Start of Block

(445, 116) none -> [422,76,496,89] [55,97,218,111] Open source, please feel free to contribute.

End of Block
Start of Block

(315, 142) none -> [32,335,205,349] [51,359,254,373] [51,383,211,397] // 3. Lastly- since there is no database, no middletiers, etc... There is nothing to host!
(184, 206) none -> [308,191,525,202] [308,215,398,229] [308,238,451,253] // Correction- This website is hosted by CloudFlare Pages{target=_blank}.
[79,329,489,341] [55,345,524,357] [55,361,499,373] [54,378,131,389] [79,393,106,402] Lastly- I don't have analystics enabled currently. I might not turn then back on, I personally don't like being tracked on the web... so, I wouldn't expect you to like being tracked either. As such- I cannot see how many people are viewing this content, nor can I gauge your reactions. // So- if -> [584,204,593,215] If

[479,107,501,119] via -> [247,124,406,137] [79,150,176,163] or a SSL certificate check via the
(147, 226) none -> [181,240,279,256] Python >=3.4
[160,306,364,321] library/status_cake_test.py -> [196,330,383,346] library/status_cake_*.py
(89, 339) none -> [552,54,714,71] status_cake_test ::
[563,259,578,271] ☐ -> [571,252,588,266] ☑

End of Block

[Written task]
Once the line with "(315, 142) none" is found in the records above, print exactly that line and every line after it through the line with "[563,259,578,271] ☐ -> [571,252,588,266] ☑".

[Solution to this task]
(315, 142) none -> [32,335,205,349] [51,359,254,373] [51,383,211,397] // 3. Lastly- since there is no database, no middletiers, etc... There is nothing to host!
(184, 206) none -> [308,191,525,202] [308,215,398,229] [308,238,451,253] // Correction- This website is hosted by CloudFlare Pages{target=_blank}.
[79,329,489,341] [55,345,524,357] [55,361,499,373] [54,378,131,389] [79,393,106,402] Lastly- I don't have analystics enabled currently. I might not turn then back on, I personally don't like being tracked on the web... so, I wouldn't expect you to like being tracked either. As such- I cannot see how many people are viewing this content, nor can I gauge your reactions. // So- if -> [584,204,593,215] If

[479,107,501,119] via -> [247,124,406,137] [79,150,176,163] or a SSL certificate check via the
(147, 226) none -> [181,240,279,256] Python >=3.4
[160,306,364,321] library/status_cake_test.py -> [196,330,383,346] library/status_cake_*.py
(89, 339) none -> [552,54,714,71] status_cake_test ::
[563,259,578,271] ☐ -> [571,252,588,266] ☑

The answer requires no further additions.